Estes trabalhadores mantidos na sombra correm então o risco de fazer greve, para obterem a regularização e não continuarem a ser tratados como párias.
 
   
Às 11 horas da manhã, os nove cessam o seu trabalho e vêm sentar-se nos bancos do restaurante, vestidos de branco e com os seus chapéus brancos de cozinheiro na cabeça, enquanto sindicalistas e militantes associativos, previamente avisados, invadem as instalações. No exterior, faixas cobrem as fachadas deste local prestigiado.
A surpresa é enorme e a vida do restaurante está paralisada. Os meios de comunicação acorrem e os nossos cozinheiros são as vedetas.
“Trabalhei 11 horas por dia, durante 4 meses, sem feriados e sem pausas.”
“Quando gozamos o nosso mês de férias pagas, somos obrigados a demitir-nos. Quando regressamos ao restaurante, a gerência diminui o nosso salário durante dois ou três meses e obriga-nos a assinar um novo contrato de trabalho.”
“Durante o serviço, não temos pausa para comer.”
“A compra do traje de trabalho fica a nosso cargo, bem como a respectiva lavagem.”
“Temos recibos de vencimento, pagamos impostos, descontamos para os seguros de doença…”
“Trabalho aqui há 7 anos e ainda não tenho papéis. Queremos que a nossa situação seja regularizada. Para nós, é uma questão de justiça.”
A gerência chega ao local. Não se atreve a chamar a polícia, pois está em situação ilegal por empregar trabalhadores sem papéis. Poderia ser-lhe levantado um processo.
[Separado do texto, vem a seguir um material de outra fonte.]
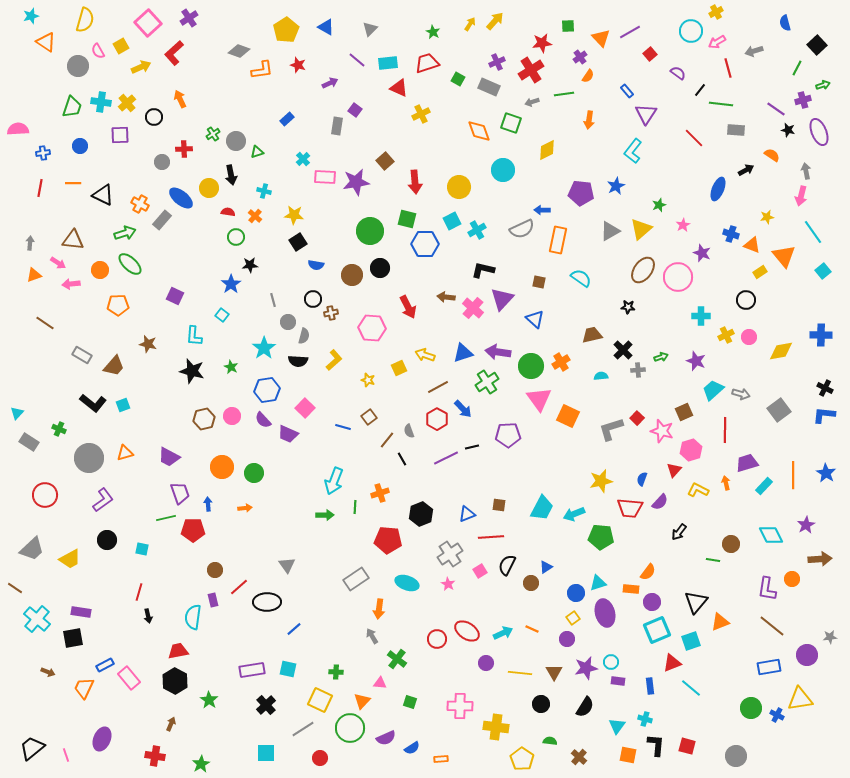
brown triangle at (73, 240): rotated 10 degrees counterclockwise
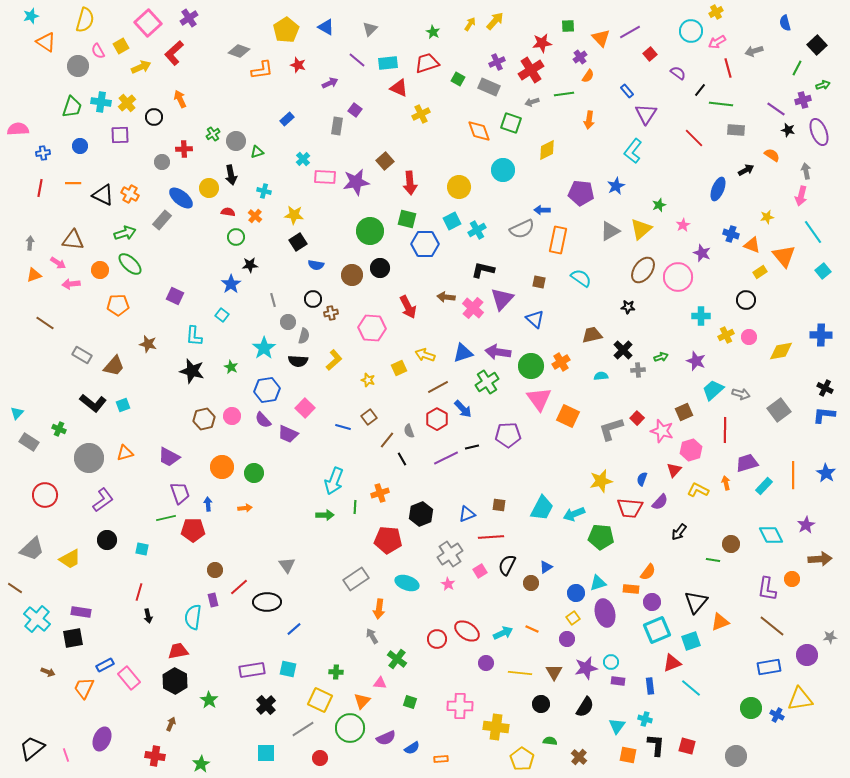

Tem início um braço de ferro.
 
   
Todos os dias tenho o prazer de encontrar os “Nove”, que dormem na sala do restaurante. A sua solidariedade é inabalável. Sentem grande apoio em seu redor. Sabem que, se ganharem, muitos outros trabalhadores sem papéis poderão ganhar também.
Foi o que aconteceu. Obtiveram a sua regularização. É a felicidade!